For all those of you who have seen the trailer, the plot is already known to you. They even show the finale of the climax in the trailer. The fact that the story is done to death and we can practically predict each and every scene right to its end doesn’t help the film’s cause. The action sequences are also extremely ordinary. The much-hyped crocodile sequence is the weakest and lamest of them all and that is practically the first scene of the film. It sets the tone for the rest of the film and that I mean in a bad way. The Gladiator- esque action sequence with Sarman fighting two huge adversaries is something that we have seen better off and frankly speaking, a bit too much off before. We know exactly what will happen in the end and that too because of the trailers. Thus that’s another sequence that goes unnoticed and quite obviously un- appreciated.
The CGI of the film toggles between being good and plain bad. While some of the song and dance sequences are captured with flair, the overhead shots and most of the long takes and destruction showed using CGI looks utterly fake. I am no expert on the Mohenjo Daro architecture but the buildings and some shots of the city do look the part. There has been widespread criticism of the muddled historic correctness of the film and I will not dwell on it much as I am no expert but the costumes and the feel of the film do feel very contemporary at times and thus hits its novelty. Pooja Hegde’s wardrobe is the best example to prove this point. Also, the “smooch” proves to be too much to fathom.

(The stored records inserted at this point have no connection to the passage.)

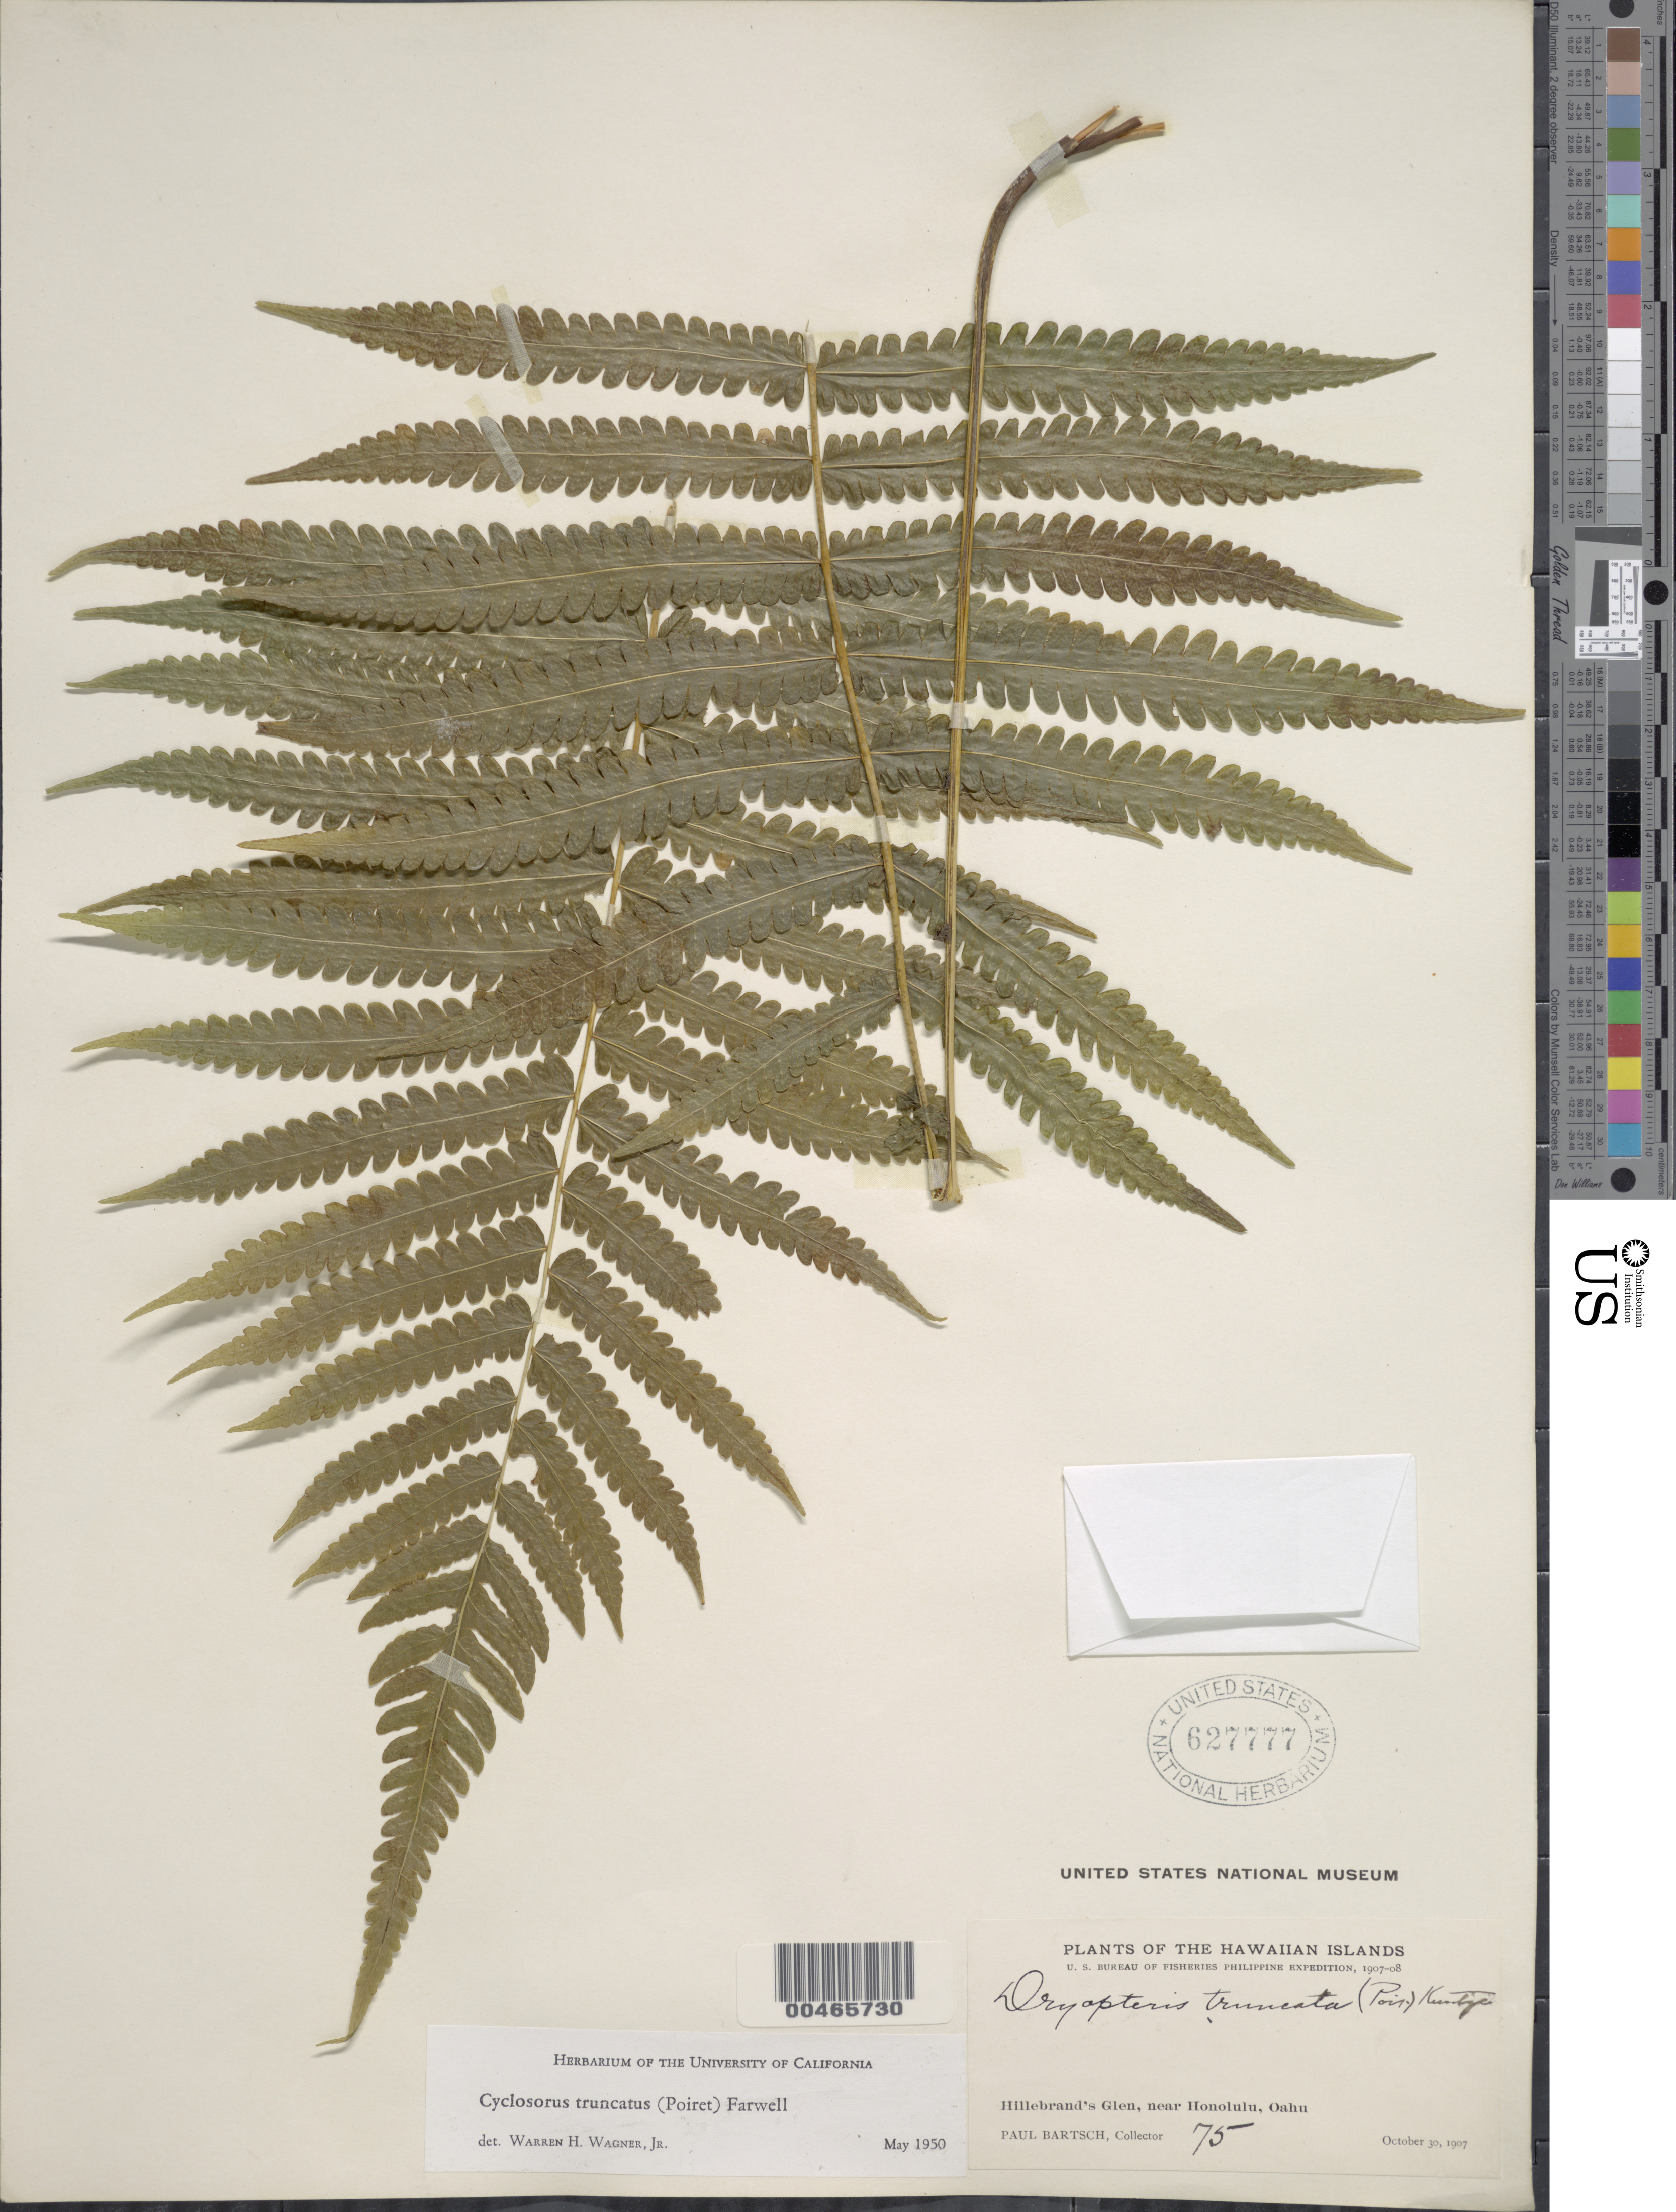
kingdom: Plantae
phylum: Tracheophyta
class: Polypodiopsida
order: Polypodiales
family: Thelypteridaceae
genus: Pneumatopteris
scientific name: Pneumatopteris truncata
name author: (Poir.) Holttum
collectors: P. Bartsch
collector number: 75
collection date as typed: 30 Oct 1907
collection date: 1907-10-30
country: United States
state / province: Hawaii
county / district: Honolulu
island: Oahu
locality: Hillebrand's Glen, near Honolulu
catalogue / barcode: US 627777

Coming to the performances, Hritik leads from the front and he is great. He is the only thing watchable about this film. It’s his act that holds the whole film together and doesn’t let it crumble altogether. If it hadn’t been for him, this might have just been an unwatchable film. Pooja Hedge suffers from a lack of acting range. She really suffers in the dramatic sequences involving her wish to be with Sarman and the fact that she will be married off to Moonja. She is also exposed in the dramatic sequence where her father dies. Her character is also constantly in the shadow of Hritik’s character and that doesn’t help her cause.Kabir Bedi is an able bad guy. He has done these sort of roles before and he does well to make an impact. But his character is so one-dimensional and poorly written that he cannot do much to save the film. Arunoday Singh is barely there. The rest of the cast can be left unmentioned.
Overall, Mohenjo Daro is a huge disappointment. It is painfully slow, tedious and boring. The flair in the last 20 minutes and another 10 minutes of action right after the interval cannot save a film that is almost 3 hours long. Too many songs, too much of unnecessary mush and practically no challenge for the protagonist liquidates the film more than the giant flood in the climax. If you are going in to watch this film then brace yourself to be bored to sleep.